In the bleak mid-winter, frosty wind made moan…
That’s the first line of one of the most loved (indeed it managed to make it TWICE into the list of the nation's top five favourite carols this week), yet probably most inaccurate Christmas carols in the English language… Snow probably did not fall, snow on snow, snow on snow on snow on the first Christmas in Bethlehem… But it has certainly fallen in England and western Europe over the past few days, messing up people’s travel plans… particularly those who had booked to travel on Eurostar… Including some who had transferred to train from British Airways flights because of a threatened strike, which was subsequently ruled illegal. Others have been stranded abroad or had their Christmas holidays cancelled because of budget airline Globespan being put into administration and the Allbury Travel Group going under… Indeed it is almost as if Christmas itself has been cancelled for Globespan employees, some of whom not only don’t know how they are going to get home, but also whether they can actually afford Christmas without a working wage if and when they do. And Globespan isn’t the only big name to hit the skids this week with the announcement that Borders Bookshops, Saab Cars and Wesley Owen Books are soon to disappear. And then yesterday morning one paper's headline referred to people's fury at having digital TV transmissions messed up by the weather.
Yet all of those tidings of comfort and joy pale into insignificance beside the fact that the Copenhagen summit ended with no binding agreement to deal with climate change… Yes it may seem ironic to be discussing rising temperatures when western Europe seems to have ground to a halt because of the snow, but whilst snowy days are rare and temporary, the effects of long term climate change will be devastating for the earth, and particularly for the poorest people on this earth… not those wanting to jet off for some winter sun or some ski-ing in the alps, or the high and mighty debating things in Copenhagen, but those being born now in the back streets and shanty towns of the developing world.

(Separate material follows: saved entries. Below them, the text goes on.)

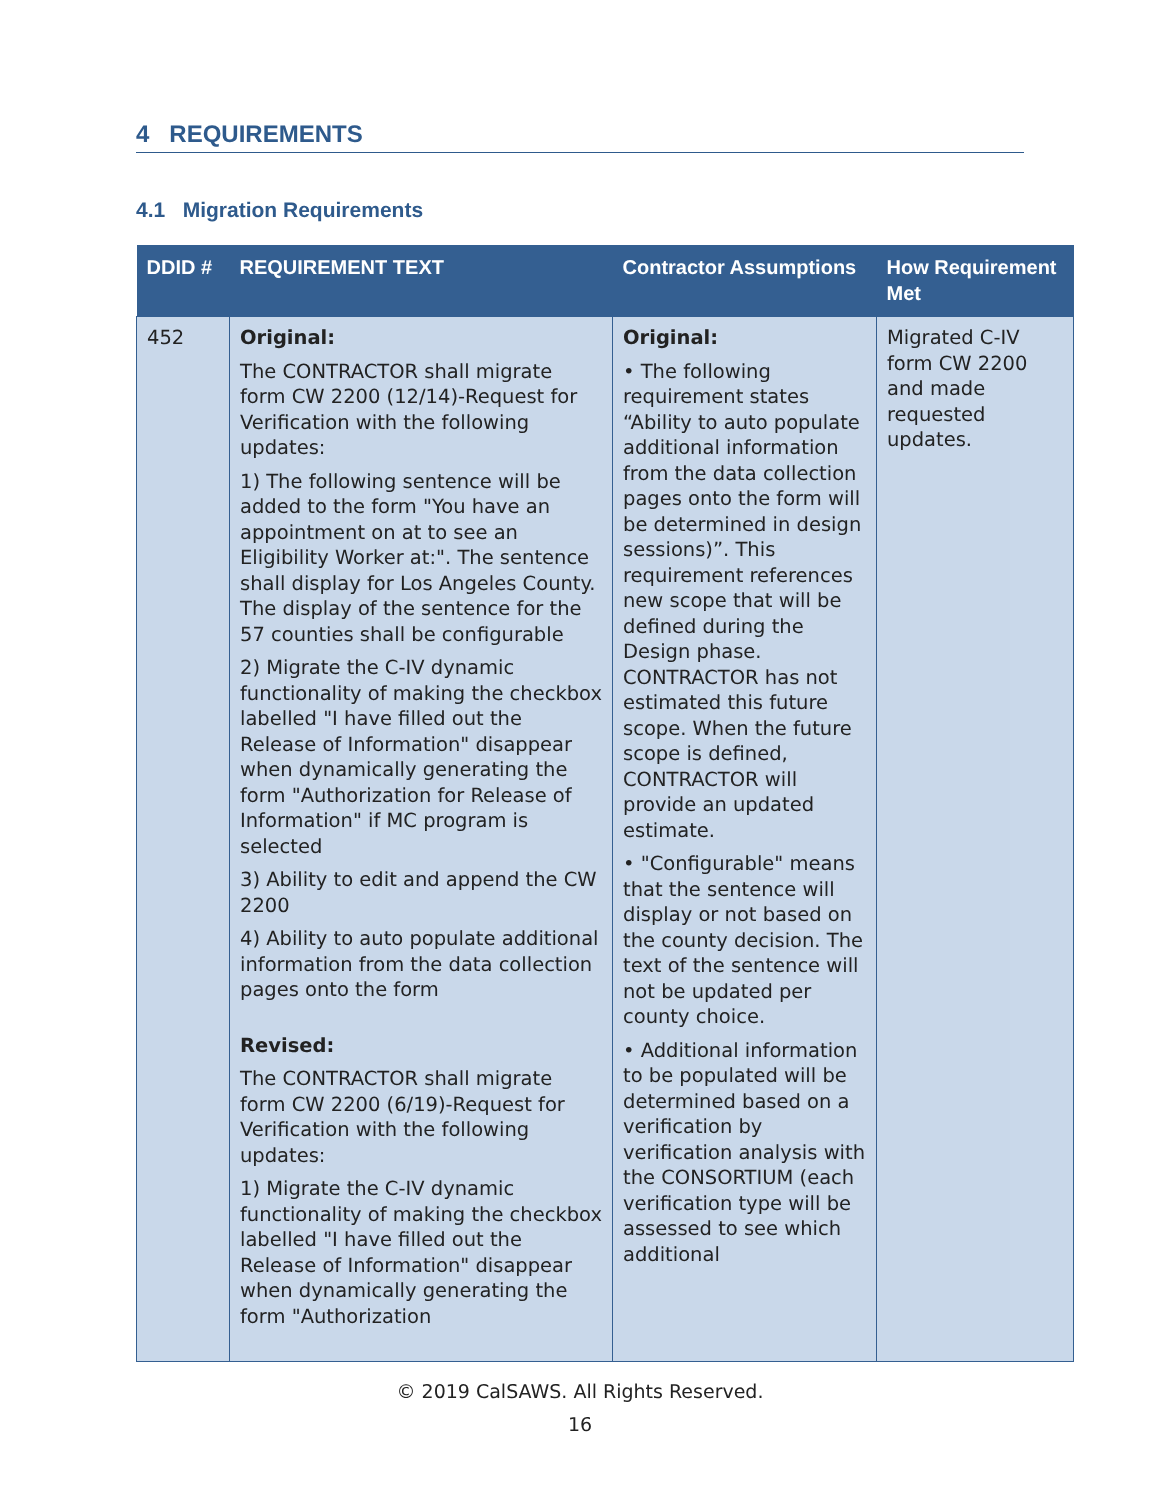4 REQUIREMENTS
4.1 Migration Requirements
| DDID # | REQUIREMENT TEXT | Contractor Assumptions | How Requirement Met |
| --- | --- | --- | --- |
| 452 | Original: The CONTRACTOR shall migrate form CW 2200 (12/14)-Request for Verification with the following updates: 1) The following sentence will be added to the form "You have an appointment on at to see an Eligibility Worker at:". The sentence shall display for Los Angeles County. The display of the sentence for the 57 counties shall be configurable 2) Migrate the C-IV dynamic functionality of making the checkbox labelled "I have filled out the Release of Information" disappear when dynamically generating the form "Authorization for Release of Information" if MC program is selected 3) Ability to edit and append the CW 2200 4) Ability to auto populate additional information from the data collection pages onto the form Revised: The CONTRACTOR shall migrate form CW 2200 (6/19)-Request for Verification with the following updates: 1) Migrate the C-IV dynamic functionality of making the checkbox labelled "I have filled out the Release of Information" disappear when dynamically generating the form "Authorization | Original: • The following requirement states “Ability to auto populate additional information from the data collection pages onto the form will be determined in design sessions)”. This requirement references new scope that will be defined during the Design phase. CONTRACTOR has not estimated this future scope. When the future scope is defined, CONTRACTOR will provide an updated estimate. • "Configurable" means that the sentence will display or not based on the county decision. The text of the sentence will not be updated per county choice. • Additional information to be populated will be determined based on a verification by verification analysis with the CONSORTIUM (each verification type will be assessed to see which additional | Migrated C-IV form CW 2200 and made requested updates. |
© 2019 CalSAWS. All Rights Reserved.
16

Two thousand years ago another child was born in inauspicious surroundings: yet the angels proclaimed at the time of his birth that it represented "Good news of great joy for all people…" When that child grew up he claimed that he had been appointed and anointed to bring "Good news to the poor…"
In a world of bad news, we, who claim to follow that child are called on to share and to be that good news… especially for the poorest in this world…
What shall we give them, poor as they are?
A messed up world to live in... while we worry about whether the weather will mess up our Christmas viewing?


This is an adaptation of the weekly news review I did for Downtown Radio yesterday morning.